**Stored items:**
—————

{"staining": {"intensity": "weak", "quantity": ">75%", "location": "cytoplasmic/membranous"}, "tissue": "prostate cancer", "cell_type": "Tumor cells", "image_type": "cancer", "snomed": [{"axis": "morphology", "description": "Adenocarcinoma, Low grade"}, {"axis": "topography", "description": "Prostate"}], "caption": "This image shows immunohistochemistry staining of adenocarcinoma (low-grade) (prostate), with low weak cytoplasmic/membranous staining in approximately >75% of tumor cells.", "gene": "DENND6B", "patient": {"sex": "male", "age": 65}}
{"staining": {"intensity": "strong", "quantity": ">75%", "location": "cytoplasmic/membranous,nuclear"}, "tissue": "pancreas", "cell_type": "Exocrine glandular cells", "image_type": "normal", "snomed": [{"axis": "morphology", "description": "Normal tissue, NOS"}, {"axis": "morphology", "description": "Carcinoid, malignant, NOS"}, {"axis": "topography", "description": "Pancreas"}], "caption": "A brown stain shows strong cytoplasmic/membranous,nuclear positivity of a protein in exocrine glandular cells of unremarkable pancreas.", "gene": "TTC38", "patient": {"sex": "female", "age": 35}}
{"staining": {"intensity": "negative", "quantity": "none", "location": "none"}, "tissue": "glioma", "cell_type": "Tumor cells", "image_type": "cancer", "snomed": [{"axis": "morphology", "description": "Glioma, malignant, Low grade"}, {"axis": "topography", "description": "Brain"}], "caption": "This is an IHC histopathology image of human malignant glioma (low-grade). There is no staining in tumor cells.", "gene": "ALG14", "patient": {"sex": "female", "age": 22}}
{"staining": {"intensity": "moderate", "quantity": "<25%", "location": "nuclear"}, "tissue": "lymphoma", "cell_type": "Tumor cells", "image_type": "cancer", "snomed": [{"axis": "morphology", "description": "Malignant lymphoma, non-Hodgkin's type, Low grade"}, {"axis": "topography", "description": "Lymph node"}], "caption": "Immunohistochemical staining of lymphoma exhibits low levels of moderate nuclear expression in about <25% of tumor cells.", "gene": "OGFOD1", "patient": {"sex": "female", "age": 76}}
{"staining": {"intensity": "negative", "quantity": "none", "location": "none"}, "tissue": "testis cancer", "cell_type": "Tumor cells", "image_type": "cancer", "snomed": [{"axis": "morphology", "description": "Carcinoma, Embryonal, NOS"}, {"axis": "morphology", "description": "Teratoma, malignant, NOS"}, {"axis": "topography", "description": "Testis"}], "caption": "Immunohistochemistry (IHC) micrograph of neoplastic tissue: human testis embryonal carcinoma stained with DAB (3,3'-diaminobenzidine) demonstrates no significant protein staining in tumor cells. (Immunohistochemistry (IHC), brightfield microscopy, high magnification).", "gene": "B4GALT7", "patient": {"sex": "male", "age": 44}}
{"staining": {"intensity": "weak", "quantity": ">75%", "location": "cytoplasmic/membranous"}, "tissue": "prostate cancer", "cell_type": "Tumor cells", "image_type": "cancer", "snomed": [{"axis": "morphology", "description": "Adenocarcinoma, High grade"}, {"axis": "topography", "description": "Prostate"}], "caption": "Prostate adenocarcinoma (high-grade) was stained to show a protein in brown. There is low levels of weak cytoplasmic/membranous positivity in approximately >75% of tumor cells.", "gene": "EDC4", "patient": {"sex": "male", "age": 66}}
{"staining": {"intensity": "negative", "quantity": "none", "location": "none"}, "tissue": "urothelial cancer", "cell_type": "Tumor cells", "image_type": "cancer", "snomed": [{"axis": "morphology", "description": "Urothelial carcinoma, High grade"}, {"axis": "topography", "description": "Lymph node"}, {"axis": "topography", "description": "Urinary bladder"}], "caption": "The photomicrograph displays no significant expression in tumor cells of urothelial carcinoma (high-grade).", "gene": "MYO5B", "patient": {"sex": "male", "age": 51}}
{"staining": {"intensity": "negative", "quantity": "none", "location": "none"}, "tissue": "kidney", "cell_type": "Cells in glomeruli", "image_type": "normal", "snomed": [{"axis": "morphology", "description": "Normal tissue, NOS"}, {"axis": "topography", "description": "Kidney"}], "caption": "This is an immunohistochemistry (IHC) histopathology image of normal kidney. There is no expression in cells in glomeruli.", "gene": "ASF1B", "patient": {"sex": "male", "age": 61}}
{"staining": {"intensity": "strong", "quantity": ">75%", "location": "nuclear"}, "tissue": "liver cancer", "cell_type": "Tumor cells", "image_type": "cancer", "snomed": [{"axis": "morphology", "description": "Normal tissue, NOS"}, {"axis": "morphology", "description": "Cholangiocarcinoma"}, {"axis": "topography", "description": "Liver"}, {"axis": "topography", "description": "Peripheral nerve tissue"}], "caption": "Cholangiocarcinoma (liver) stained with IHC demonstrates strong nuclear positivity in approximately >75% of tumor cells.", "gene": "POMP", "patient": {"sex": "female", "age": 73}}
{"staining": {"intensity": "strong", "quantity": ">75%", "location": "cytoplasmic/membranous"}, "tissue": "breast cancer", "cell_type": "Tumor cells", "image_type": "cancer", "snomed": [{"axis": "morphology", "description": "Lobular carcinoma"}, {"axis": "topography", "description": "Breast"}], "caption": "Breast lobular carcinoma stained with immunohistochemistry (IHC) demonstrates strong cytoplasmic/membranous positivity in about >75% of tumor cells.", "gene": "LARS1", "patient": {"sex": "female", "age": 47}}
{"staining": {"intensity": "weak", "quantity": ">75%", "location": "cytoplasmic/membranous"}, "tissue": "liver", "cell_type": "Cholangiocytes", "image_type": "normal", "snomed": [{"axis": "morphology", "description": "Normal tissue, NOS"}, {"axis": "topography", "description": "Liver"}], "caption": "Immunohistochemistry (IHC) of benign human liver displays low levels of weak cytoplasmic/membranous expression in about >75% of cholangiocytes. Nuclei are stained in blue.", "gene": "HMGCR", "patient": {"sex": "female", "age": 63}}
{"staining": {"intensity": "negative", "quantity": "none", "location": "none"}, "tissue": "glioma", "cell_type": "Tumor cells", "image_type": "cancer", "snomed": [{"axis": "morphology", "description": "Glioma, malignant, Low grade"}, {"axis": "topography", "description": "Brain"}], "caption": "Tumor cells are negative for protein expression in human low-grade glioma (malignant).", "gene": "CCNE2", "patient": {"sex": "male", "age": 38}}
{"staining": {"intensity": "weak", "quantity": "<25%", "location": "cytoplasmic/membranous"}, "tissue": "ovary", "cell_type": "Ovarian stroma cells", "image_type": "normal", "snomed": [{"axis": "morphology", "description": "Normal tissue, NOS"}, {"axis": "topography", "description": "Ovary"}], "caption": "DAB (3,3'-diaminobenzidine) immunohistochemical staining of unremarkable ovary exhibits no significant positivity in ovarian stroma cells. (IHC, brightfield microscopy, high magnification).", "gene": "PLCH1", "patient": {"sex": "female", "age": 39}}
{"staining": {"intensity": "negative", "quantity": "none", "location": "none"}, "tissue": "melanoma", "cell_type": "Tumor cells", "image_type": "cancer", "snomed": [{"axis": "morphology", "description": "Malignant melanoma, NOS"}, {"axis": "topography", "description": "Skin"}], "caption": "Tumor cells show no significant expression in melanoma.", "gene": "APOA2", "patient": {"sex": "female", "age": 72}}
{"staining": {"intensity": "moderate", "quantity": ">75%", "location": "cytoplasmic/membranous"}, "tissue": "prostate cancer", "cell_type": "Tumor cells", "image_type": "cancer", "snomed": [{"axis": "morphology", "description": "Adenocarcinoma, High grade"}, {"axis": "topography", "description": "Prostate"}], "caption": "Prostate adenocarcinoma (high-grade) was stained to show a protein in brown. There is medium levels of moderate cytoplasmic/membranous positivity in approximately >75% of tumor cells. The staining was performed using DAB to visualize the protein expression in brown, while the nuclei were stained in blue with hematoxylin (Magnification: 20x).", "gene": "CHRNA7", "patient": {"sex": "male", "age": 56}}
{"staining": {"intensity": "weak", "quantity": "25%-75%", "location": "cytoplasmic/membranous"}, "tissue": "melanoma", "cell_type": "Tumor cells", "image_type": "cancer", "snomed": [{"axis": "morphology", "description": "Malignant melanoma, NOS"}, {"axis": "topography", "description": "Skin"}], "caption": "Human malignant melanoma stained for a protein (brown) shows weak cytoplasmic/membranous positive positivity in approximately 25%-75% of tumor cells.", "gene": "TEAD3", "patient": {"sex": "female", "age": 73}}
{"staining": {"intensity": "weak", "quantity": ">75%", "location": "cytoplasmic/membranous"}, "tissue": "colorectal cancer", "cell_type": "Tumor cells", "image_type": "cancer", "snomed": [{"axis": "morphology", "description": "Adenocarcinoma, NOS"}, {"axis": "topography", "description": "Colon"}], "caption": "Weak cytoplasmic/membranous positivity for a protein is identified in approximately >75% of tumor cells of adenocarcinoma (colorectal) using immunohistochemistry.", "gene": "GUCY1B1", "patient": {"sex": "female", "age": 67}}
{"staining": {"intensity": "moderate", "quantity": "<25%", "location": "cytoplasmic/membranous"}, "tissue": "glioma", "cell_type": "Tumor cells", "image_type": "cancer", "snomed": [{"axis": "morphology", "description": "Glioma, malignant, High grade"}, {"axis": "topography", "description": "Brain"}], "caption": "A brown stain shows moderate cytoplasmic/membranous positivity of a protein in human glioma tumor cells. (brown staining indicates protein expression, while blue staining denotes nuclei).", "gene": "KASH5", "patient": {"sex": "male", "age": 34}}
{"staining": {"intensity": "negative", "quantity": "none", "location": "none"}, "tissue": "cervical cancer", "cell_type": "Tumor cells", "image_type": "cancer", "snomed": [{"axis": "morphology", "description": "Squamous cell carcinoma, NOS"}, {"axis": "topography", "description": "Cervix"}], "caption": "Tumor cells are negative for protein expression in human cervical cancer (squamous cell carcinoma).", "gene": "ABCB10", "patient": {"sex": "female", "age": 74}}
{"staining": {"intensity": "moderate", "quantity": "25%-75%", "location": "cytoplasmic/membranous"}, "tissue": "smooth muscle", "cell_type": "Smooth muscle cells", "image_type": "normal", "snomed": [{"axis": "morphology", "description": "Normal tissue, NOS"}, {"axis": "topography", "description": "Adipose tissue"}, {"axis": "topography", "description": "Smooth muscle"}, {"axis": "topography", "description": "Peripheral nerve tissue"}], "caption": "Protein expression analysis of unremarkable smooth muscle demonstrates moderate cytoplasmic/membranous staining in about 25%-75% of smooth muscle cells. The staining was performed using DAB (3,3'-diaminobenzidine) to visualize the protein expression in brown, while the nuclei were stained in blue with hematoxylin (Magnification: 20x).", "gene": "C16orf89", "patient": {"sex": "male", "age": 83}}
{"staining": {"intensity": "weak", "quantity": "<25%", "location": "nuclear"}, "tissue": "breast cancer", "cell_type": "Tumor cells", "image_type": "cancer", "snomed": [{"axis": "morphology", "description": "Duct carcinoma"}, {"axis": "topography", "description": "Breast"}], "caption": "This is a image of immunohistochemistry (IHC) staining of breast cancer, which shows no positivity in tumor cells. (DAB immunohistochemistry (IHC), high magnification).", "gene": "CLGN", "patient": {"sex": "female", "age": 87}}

—————

**TASK ITEM:**
Would you print exactly, and only, the lines of the data above from the line with "(IHC) micrograph of" through the line with "There is low", inclusive?

**THE ANSWER:**
{"staining": {"intensity": "negative", "quantity": "none", "location": "none"}, "tissue": "testis cancer", "cell_type": "Tumor cells", "image_type": "cancer", "snomed": [{"axis": "morphology", "description": "Carcinoma, Embryonal, NOS"}, {"axis": "morphology", "description": "Teratoma, malignant, NOS"}, {"axis": "topography", "description": "Testis"}], "caption": "Immunohistochemistry (IHC) micrograph of neoplastic tissue: human testis embryonal carcinoma stained with DAB (3,3'-diaminobenzidine) demonstrates no significant protein staining in tumor cells. (Immunohistochemistry (IHC), brightfield microscopy, high magnification).", "gene": "B4GALT7", "patient": {"sex": "male", "age": 44}}
{"staining": {"intensity": "weak", "quantity": ">75%", "location": "cytoplasmic/membranous"}, "tissue": "prostate cancer", "cell_type": "Tumor cells", "image_type": "cancer", "snomed": [{"axis": "morphology", "description": "Adenocarcinoma, High grade"}, {"axis": "topography", "description": "Prostate"}], "caption": "Prostate adenocarcinoma (high-grade) was stained to show a protein in brown. There is low levels of weak cytoplasmic/membranous positivity in approximately >75% of tumor cells.", "gene": "EDC4", "patient": {"sex": "male", "age": 66}}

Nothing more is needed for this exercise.